Był uprzejmy, miły — ale na jego twarzy, nawet mimo kiepskiego oświetlenia, zauważalny był dziwny grymas. Ciężko było odgadnąć czy oznacza on zawiedzenie, strach czy zakłopotanie. Nie chciałem nad tym debatować, może po prostu nie był mimiczny, a to jego zwyczajny wyraz twarzy. Taki wyraz, jaki codziennie widują jego sąsiedzi, pani za ladą w sklepie czy rodzina i przyjaciele — jeśli takich posiadał, oczywiście. Gdyby jego oczy nie były ukryte pod ciemnymi — dziwnie przyciętymi — włosami, może jego humor byłby łatwiejszy w rozszyfrowaniu.

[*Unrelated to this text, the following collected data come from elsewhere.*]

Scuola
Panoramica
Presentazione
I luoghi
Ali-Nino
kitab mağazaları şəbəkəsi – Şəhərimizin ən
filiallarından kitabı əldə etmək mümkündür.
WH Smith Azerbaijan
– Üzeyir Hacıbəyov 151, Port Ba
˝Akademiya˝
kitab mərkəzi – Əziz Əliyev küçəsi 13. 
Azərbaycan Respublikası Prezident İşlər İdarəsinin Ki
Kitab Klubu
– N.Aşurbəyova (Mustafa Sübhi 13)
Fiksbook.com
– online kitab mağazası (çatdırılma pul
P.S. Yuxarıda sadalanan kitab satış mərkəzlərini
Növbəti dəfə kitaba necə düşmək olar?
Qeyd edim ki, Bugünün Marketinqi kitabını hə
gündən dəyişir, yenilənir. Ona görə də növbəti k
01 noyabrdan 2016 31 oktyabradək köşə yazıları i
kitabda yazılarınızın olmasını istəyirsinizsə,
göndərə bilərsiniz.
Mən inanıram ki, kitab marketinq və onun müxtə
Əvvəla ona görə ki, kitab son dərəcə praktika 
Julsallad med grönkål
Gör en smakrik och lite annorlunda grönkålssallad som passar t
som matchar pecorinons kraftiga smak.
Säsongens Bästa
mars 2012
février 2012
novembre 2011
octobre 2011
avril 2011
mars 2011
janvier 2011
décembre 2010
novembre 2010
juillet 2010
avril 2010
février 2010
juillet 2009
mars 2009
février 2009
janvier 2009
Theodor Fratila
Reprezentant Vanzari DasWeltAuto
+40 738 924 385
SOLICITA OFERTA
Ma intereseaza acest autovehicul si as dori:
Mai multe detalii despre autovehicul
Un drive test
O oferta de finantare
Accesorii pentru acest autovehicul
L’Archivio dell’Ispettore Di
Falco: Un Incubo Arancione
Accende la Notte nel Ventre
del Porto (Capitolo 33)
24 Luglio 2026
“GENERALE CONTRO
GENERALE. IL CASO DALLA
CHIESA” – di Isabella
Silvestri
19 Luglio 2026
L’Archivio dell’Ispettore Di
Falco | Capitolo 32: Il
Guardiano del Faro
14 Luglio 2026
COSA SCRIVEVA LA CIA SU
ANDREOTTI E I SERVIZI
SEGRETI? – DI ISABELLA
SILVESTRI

Wbiłem wzrok w koto przybysza. Moje wyobrażenie tego rzadko spotykanego instrumentu bardzo różniło się od tego, jak wyglądało ono naprawdę. W mojej głowie malował się obraz czegoś podobnego do bębna, fletni czy nawet trąbki, jednak był to instrument strunowy…koto nie przypominało skrzypiec, gitary, banjo czy mandoli — nawet jeśli miało drewniany korpus oraz struny. Trzynaście strun — o ile w ciemności wzrok mnie nie oszukiwał. Każda oparta była na podstrunniku, może plastikowym, może kościanym. Ciężko było stwierdzić, w końcu na co dzień nie zajmowałem się takimi sprawami.
Instrument ten był spory, na oko mierzył jakieś 2 metry, zapewne był ciężki, mimo że dało się go utrzymać jedną ręką, jak robił to on.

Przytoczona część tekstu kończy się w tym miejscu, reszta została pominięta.